Friday, January 25, 2013

Look at the autobiographical influences!


Book: Look at the Harlequins!
Author: Vladimir Nabokov
Published: 1974 (McGraw Hill)
Pages: 253

The more I read of this, the more I wondered if Nabokov was just fucking with me. Is it his own memoir, is it a satirical memoir of a writer very much like him only exaggerated, is it a novel in the form of said exaggerated memoir, and if so, what’s the difference between those last two?

I still don’t really have an answer seeing as how the book is called “a new novel by the author of…” on its book jacket, offers all other Library of Congress classification info except novel/memoir distinction on the copyright page, and constantly has the protagonist call himself by Nabokov’s name yet reference only novel titles that I’m almost certain Nabokov didn’t use while referring constantly to this here narrative as a memoir.

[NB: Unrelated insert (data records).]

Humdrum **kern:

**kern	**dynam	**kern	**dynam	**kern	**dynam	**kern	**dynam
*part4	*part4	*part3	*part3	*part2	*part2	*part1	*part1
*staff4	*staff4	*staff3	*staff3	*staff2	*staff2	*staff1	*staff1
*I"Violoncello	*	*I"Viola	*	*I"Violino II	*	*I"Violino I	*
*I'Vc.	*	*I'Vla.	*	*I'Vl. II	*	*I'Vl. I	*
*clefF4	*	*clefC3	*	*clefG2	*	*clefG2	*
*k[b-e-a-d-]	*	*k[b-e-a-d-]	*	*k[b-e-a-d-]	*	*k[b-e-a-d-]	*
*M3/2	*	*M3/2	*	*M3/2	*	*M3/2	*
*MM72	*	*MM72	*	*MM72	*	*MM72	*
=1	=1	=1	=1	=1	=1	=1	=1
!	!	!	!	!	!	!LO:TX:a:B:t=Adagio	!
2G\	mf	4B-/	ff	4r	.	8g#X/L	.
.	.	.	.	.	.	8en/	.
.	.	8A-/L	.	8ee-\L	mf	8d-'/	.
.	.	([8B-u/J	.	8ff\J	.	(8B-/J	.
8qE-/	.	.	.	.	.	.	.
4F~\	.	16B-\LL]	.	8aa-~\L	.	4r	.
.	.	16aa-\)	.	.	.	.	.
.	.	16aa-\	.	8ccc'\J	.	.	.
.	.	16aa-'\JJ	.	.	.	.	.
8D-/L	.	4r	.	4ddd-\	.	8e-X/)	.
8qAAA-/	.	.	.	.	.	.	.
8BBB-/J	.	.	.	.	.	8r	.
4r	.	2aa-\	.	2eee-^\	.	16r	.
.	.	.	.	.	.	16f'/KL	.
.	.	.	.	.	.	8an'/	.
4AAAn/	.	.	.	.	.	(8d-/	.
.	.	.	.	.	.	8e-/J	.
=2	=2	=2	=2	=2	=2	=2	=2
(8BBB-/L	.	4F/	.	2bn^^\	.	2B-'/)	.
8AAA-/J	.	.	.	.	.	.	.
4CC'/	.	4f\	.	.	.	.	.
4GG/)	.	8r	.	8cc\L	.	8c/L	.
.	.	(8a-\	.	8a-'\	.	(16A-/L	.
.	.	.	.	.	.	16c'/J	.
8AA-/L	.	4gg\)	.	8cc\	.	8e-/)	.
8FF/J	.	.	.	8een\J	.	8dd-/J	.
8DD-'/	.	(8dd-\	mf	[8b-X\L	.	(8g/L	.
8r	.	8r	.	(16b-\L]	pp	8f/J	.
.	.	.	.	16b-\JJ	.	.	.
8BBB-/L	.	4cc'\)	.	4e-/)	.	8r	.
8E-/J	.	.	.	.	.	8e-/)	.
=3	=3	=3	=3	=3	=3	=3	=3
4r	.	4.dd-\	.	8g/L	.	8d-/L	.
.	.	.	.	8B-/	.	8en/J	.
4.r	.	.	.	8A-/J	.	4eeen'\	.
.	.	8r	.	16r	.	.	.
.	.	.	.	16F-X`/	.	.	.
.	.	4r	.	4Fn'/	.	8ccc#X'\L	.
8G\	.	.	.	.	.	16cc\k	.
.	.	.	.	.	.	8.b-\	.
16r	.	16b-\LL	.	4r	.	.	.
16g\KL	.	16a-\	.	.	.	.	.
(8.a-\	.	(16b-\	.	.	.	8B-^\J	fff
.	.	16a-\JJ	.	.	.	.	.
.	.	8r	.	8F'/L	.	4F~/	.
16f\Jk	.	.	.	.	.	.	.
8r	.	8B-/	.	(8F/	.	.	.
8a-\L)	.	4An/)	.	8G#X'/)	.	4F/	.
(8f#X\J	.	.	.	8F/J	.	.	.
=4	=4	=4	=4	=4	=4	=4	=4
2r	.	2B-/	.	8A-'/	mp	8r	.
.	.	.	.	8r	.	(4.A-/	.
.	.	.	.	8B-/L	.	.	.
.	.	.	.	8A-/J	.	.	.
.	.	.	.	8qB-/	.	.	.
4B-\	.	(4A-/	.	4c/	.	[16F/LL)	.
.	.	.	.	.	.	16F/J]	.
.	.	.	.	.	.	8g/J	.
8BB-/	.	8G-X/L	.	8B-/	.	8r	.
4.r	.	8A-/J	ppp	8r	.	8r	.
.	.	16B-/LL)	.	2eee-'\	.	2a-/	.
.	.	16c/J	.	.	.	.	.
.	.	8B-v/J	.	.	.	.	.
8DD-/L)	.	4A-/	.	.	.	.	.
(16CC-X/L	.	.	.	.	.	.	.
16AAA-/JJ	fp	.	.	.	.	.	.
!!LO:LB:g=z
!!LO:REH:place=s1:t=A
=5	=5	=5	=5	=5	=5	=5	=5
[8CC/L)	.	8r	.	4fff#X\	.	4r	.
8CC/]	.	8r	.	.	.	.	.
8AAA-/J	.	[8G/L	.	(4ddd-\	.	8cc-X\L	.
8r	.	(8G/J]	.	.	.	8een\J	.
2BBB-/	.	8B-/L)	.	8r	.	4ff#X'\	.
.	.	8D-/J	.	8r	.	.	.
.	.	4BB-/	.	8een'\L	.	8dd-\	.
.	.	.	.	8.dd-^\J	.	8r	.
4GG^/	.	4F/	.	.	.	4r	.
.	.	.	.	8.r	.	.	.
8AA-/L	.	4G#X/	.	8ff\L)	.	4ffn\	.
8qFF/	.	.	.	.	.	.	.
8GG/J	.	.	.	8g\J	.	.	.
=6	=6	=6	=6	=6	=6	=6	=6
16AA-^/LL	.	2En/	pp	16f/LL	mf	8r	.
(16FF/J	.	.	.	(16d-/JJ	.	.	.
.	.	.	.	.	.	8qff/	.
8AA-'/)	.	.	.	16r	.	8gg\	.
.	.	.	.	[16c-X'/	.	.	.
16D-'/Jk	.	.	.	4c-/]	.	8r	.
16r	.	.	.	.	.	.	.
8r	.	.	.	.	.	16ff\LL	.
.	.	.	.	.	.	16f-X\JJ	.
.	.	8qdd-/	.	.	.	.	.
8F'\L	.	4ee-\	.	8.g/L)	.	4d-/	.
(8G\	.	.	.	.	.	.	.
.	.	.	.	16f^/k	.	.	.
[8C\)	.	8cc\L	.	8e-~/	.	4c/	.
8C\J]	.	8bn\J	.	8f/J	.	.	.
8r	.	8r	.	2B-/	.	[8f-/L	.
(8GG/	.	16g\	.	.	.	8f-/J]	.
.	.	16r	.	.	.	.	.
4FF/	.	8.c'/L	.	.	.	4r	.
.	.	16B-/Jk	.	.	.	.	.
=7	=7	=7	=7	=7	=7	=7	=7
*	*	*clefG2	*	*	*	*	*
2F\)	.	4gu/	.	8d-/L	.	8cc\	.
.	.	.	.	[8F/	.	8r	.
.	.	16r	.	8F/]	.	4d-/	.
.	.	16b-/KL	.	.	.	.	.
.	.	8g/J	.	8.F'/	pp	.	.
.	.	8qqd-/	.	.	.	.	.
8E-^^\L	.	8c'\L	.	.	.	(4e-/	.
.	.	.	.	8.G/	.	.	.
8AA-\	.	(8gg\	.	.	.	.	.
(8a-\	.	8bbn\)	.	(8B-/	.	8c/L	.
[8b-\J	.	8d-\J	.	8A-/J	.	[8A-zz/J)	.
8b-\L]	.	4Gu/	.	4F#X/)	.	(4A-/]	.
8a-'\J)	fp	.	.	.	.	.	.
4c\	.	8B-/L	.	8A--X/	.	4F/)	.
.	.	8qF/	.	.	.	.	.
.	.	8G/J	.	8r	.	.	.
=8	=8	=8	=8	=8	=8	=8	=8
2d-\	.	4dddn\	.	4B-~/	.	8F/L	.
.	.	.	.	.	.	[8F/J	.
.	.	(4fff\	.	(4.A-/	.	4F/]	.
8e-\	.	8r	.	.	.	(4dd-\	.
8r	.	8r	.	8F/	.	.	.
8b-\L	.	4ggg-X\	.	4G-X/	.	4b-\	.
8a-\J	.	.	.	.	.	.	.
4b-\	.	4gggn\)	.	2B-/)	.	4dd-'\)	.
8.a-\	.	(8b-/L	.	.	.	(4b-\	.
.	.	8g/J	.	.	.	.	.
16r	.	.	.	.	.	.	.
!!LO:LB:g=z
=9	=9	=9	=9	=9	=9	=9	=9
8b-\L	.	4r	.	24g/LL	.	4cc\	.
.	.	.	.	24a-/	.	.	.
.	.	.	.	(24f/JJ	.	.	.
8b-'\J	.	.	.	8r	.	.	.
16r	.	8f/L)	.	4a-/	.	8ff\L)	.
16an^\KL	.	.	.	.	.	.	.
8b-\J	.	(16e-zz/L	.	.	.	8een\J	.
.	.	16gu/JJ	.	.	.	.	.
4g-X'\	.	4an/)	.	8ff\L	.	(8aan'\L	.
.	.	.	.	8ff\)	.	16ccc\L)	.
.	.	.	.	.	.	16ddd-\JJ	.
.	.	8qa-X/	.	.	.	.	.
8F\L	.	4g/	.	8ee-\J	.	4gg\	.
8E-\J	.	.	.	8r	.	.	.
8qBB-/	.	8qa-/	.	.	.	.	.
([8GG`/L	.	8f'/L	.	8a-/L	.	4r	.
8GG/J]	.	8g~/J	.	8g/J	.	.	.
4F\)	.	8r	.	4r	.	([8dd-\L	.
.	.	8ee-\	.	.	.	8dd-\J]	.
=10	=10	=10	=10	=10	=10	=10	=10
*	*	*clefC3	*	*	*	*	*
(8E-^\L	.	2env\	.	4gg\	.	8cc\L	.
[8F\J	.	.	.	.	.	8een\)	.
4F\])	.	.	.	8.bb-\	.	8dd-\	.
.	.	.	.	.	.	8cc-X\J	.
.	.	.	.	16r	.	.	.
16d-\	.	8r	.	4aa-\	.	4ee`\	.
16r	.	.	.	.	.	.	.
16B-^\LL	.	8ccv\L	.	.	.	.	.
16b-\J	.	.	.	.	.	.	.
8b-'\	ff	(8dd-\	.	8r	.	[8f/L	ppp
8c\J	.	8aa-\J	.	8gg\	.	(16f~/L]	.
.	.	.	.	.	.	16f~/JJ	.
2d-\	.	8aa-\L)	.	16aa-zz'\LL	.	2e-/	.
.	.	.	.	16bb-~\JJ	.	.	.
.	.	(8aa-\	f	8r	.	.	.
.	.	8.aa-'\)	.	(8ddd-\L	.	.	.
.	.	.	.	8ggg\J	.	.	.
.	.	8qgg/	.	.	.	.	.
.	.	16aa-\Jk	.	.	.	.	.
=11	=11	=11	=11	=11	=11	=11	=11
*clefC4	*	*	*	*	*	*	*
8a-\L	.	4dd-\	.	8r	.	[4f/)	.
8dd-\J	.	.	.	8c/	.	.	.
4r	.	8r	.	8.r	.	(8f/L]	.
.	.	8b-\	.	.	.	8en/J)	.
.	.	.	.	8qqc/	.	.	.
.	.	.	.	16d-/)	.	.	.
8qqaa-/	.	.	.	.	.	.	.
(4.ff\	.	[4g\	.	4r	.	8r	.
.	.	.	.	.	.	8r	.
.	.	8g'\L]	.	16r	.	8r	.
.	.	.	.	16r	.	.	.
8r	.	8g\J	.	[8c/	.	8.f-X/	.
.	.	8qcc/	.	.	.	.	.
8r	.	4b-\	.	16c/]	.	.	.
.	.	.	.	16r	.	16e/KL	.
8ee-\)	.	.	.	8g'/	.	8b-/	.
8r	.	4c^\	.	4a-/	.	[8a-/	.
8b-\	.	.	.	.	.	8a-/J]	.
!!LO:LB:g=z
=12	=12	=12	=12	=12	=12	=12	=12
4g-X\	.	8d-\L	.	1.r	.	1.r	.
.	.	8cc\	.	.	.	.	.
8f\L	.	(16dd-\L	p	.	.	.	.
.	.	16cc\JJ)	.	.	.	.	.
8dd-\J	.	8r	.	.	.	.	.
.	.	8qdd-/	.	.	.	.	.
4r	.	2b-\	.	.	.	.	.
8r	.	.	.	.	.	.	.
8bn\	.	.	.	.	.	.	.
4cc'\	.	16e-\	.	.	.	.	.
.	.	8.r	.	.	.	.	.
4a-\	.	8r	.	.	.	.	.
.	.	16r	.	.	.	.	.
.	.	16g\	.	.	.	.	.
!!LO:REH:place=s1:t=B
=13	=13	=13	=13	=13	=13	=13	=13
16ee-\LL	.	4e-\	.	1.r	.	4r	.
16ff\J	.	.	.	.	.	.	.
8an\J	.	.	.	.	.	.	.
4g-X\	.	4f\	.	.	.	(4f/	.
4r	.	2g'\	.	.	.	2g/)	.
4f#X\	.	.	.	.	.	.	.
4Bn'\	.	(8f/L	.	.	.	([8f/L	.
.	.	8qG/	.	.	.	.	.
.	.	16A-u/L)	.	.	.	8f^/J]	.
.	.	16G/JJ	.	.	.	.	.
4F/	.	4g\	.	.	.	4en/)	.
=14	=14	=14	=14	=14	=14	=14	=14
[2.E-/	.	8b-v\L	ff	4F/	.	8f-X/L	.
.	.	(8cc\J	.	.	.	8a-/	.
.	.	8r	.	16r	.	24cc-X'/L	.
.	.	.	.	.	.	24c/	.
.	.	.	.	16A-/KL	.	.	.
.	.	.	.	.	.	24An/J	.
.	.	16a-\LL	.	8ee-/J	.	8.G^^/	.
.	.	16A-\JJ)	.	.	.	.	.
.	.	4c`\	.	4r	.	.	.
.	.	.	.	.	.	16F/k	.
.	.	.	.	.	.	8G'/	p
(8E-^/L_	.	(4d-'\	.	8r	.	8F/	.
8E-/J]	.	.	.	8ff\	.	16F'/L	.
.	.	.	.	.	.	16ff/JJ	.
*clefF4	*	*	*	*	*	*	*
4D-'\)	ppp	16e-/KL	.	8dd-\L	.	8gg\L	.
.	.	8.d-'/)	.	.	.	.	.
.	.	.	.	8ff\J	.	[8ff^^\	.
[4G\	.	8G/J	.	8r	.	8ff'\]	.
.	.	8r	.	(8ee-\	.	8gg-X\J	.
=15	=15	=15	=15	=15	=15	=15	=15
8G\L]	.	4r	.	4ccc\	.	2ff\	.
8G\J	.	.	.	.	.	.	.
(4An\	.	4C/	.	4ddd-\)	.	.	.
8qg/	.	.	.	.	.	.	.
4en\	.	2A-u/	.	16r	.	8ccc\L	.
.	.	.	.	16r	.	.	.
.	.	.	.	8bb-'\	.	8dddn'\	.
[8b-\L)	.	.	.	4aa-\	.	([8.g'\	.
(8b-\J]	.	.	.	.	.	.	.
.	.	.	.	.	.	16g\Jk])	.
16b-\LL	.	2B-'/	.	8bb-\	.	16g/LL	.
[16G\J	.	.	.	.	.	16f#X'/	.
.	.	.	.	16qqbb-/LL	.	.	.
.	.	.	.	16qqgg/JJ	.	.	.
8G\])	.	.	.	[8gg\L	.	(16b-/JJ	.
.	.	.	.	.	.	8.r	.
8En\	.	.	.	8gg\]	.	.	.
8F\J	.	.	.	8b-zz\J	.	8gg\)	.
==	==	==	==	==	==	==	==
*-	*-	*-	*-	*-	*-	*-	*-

Why does any of this matter when the writing is pleasantly zany (it begins “I met the first of my three or four wives…”), witty, and eloquent in the slightly baroque manner that crashes and burns in hands any less delicate than Nabokov’s? His rambles through his love lives and professional progress are entertaining and revealing without much of a central theme but with plenty of self-depreciation disguised as arrogance that gradually lets you realize just exactly how seriously he isn’t taking himself. And he still knows when to reign that in to show quieter, genuine emotions (not a whole lot, but it’s there when it needs to be, like when his first wife died).

I just want to know how or if he writes his fiction differently than his self-examining. The New York Times review from 1974 tells me this was Nabokov’s last novel published before his death in 1977. It’s classified as a fictional autobiography – okay. So that makes total sense, and as far as this Constant Reader is constantly concerned, it’s a bookshelf-worthy success, right between my David Mitchell and Phillip Pullman.

I bought this at last year’s South Caroline Book Festival (three for a dollah, y’all: that’s also where I got A Supposedly Fun Thing I’ll Never Do Again and that giant-ass hard sci-fi anthology, so I AM MAKING THE OLD BOOK PILE PROGRESS HOO-YAH) because I wanted to read Nabokov. Ideally Lolita, but that wasn’t on sale there.

Yes, I realize I could go to Barnes and Noble or the Books-a-Million across the street from my Barnes and Noble or the stacks on the other side of the wall from my office or not leave my apartment and find this on Amazon, but two things:
  1.   Found books are more fun.
  2.  Lolita sounds creepy. I know it’s literature and I want everybody to write about whatever they want and not get censored. But it’s still creepy and I will have to prepare myself more than when I read about other stuff.